There was a difference.

Probably.

She bent down and picked up the fallen bread.

It had landed on the least dirty part of the ground.

She stared at it for one second.

Then she ate it.

No regrets.

The bread was hard, stale, and tasted like sawdust with trust issues.

It was also the best thing she had ever eaten.

As she chewed, the system displayed another message.

[Emergency Quest Completed: Survive First Contact With Local Idiots.]

[Reward: 10 EXP.]

[Reward: One Clean Water Flask.]

[Reward: Dignity +1.]

A metal flask dropped from midair and landed in her lap.

Yulia stared at it.

Then at the sky.

Then back at the screen.

“You can give me water?”

[Yes.]

“And you waited until after I ate floor bread?”

[Host did not ask.]

Yulia inhaled slowly.

“System.”

[Yes, Host?]

“I can already tell our relationship is going to be toxic.”

[Acknowledged.]

She opened the flask and drank. Cool, clean water slid down her throat. Her body practically cried from gratitude.

For the first time since waking, her mind cleared.

She had a system.

She had powers.

She had a child’s body, no money, no allies, and apparently an orphanage director who sounded like a nightmare.

But she was alive.

And this time, she had something she never had in her old life.

Options.

A shadow fell across the alley entrance.

Yulia looked up.

A woman stood there in a dark brown dress, keys hanging from her belt, face sharp as a kitchen knife.
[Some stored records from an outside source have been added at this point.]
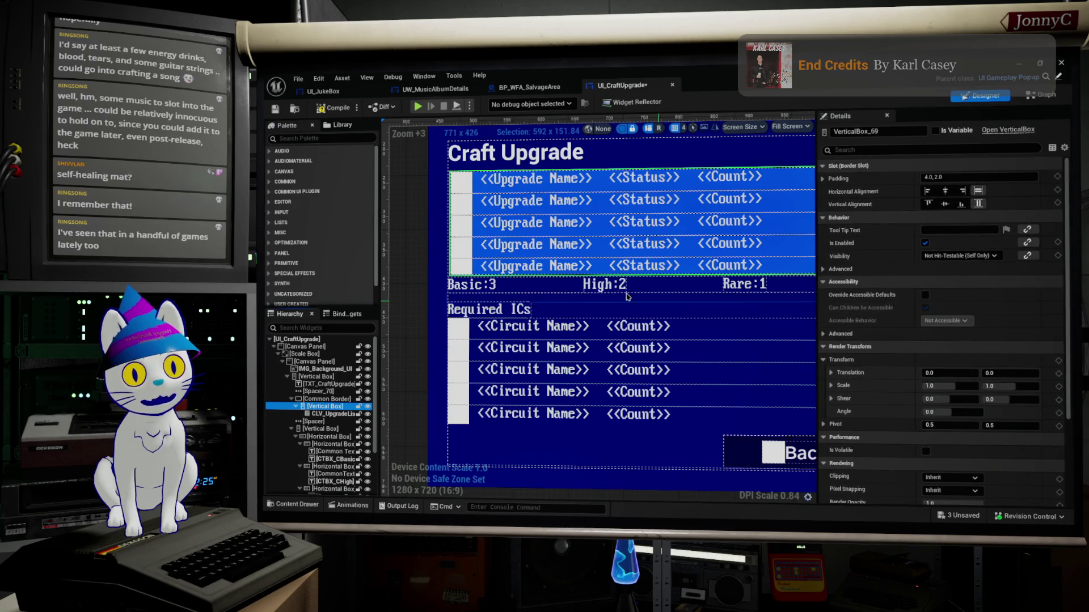
Set the new Common Border's Style to CUI_BDR_General_Style.
click(321, 400)
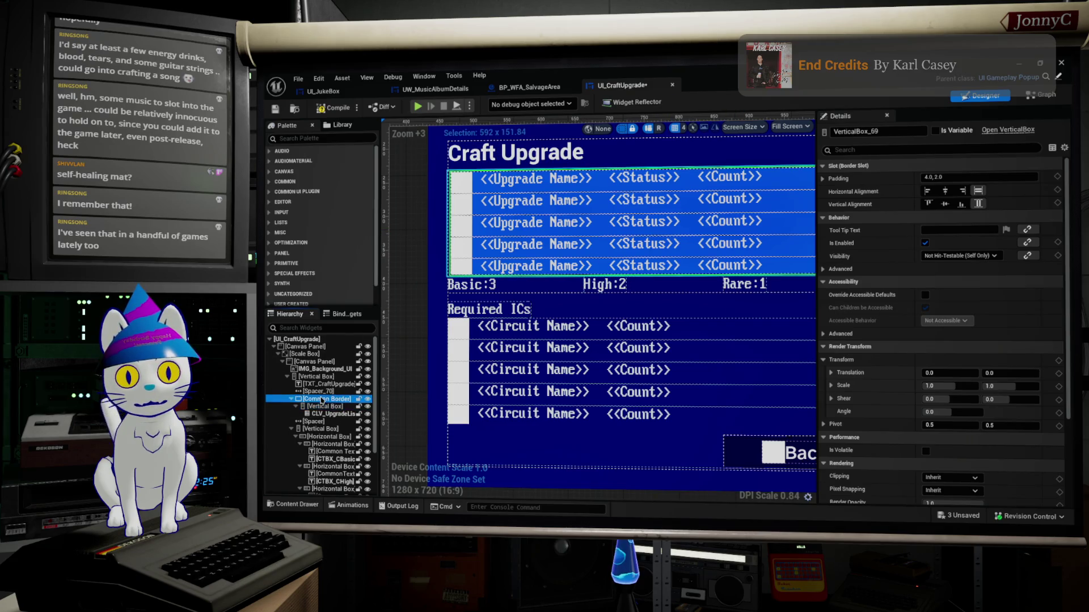
scroll(903, 276, down, 1)
scroll(903, 277, down, 10)
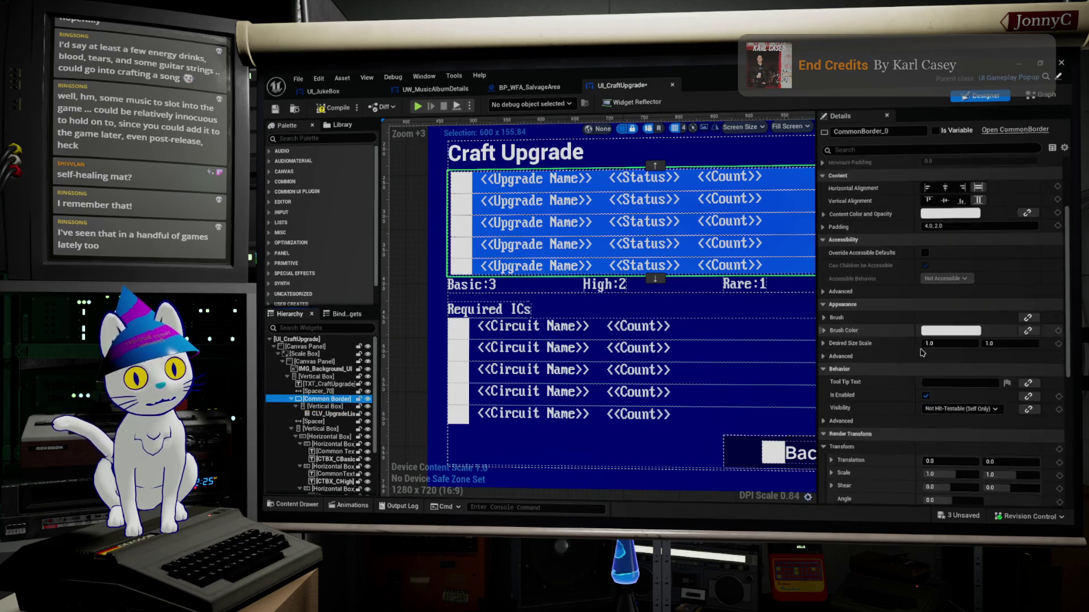
scroll(907, 357, up, 4)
Her grey hair was pulled into a bun so tight it looked personally offended.

Behind her were two men in leather armor.

The woman’s eyes locked on Yulia.

“There you are,” she said coldly.

The body’s memories reacted before Yulia did.

Fear.

Hunger.

Punishment.

Director Marta.

The orphanage director.

The woman smiled without warmth.

“You troublesome little thing,” Marta said. “Do you know how much money you nearly cost me?”

Yulia slowly lowered the flask.

Money?

The two men stepped forward.

One carried rope.

The other carried a sack.

Yulia’s stomach turned.

Marta clicked her tongue. “Clean her up. The buyer comes at dawn.”

The system flashed red.

[Danger Quest Triggered.]

[Quest: Avoid Being Sold.]

[Difficulty: High.]

[Failure Penalty: Slavery.]

Yulia stared at the glowing words.

Then at the rope.

Then at the woman who had apparently decided a child was merchandise.

Something inside her went very, very still.

Her old life had been full of people taking pieces of her.

Her time. Her energy. Her patience. Her kindness.

This world thought it could take her freedom too?

Yulia smiled.

Small body.

Dirty face.

Bare feet planted on cold stone.

A nine-year-old girl with a thirty-year-old woman’s exhausted fury burning behind her eyes.

“System,” she whispered.

[Yes, Host?]

“How heavy can I make them?”

For the first time, the system did not answer immediately.

Then the screen flickered.

[Calculating…]

Marta frowned. “What are you mumbling about?”

Yulia looked up.

The air around her trembled.

The puddles at her feet rippled outward.

The men stopped walking.

Yulia’s smile widened.

The screen appeared before her, bright as judgment.